[Source records]
◆ ◆ ◆ ◆
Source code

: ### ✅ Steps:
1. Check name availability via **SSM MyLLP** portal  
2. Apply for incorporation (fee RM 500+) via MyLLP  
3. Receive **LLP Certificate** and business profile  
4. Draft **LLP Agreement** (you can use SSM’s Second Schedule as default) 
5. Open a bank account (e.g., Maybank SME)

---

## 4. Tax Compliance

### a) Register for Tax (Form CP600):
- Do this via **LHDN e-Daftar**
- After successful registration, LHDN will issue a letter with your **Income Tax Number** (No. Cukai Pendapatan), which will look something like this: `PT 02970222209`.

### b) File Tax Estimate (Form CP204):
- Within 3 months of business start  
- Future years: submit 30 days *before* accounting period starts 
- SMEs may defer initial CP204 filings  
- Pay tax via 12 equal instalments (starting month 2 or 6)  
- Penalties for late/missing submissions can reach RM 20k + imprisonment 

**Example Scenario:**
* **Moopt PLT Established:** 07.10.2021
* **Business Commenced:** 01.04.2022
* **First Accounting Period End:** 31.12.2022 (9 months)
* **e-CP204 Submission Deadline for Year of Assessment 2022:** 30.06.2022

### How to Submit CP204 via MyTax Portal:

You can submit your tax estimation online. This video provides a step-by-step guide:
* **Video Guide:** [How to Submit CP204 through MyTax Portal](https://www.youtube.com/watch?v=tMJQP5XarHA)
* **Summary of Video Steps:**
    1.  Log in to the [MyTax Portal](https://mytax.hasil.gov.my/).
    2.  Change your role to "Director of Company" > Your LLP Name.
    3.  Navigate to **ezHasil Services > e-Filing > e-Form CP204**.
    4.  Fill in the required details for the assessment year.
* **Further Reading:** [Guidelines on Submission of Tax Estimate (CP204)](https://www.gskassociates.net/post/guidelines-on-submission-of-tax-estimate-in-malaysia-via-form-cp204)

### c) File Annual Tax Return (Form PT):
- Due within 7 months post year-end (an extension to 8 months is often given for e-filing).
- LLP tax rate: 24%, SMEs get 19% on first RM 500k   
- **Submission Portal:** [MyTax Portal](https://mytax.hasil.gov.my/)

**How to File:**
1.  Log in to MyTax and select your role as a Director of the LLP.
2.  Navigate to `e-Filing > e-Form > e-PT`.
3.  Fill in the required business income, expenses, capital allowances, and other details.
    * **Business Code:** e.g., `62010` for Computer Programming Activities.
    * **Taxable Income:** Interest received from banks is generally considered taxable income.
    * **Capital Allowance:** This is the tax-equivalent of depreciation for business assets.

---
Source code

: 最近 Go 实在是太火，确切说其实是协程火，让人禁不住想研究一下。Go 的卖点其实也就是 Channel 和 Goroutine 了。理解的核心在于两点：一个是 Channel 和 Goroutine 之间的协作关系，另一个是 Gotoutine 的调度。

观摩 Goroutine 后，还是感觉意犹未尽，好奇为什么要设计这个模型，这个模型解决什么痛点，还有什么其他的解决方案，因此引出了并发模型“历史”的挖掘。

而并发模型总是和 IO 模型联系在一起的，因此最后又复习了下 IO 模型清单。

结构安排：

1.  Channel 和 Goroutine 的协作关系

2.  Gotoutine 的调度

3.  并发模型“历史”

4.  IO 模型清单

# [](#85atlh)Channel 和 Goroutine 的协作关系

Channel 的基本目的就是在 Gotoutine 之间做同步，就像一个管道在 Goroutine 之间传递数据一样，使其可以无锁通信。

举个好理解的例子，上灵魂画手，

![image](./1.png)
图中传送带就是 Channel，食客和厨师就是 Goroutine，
◆ ◆ ◆ ◆
**Request**. In the data, change "食客" to "顾客" from the line with "举个好理解的例子，上灵魂画手，" up to and including the final line. Give back only those lines, with nothing else altered.

**Exercise result**.
举个好理解的例子，上灵魂画手，

![image](./1.png)
图中传送带就是 Channel，顾客和厨师就是 Goroutine，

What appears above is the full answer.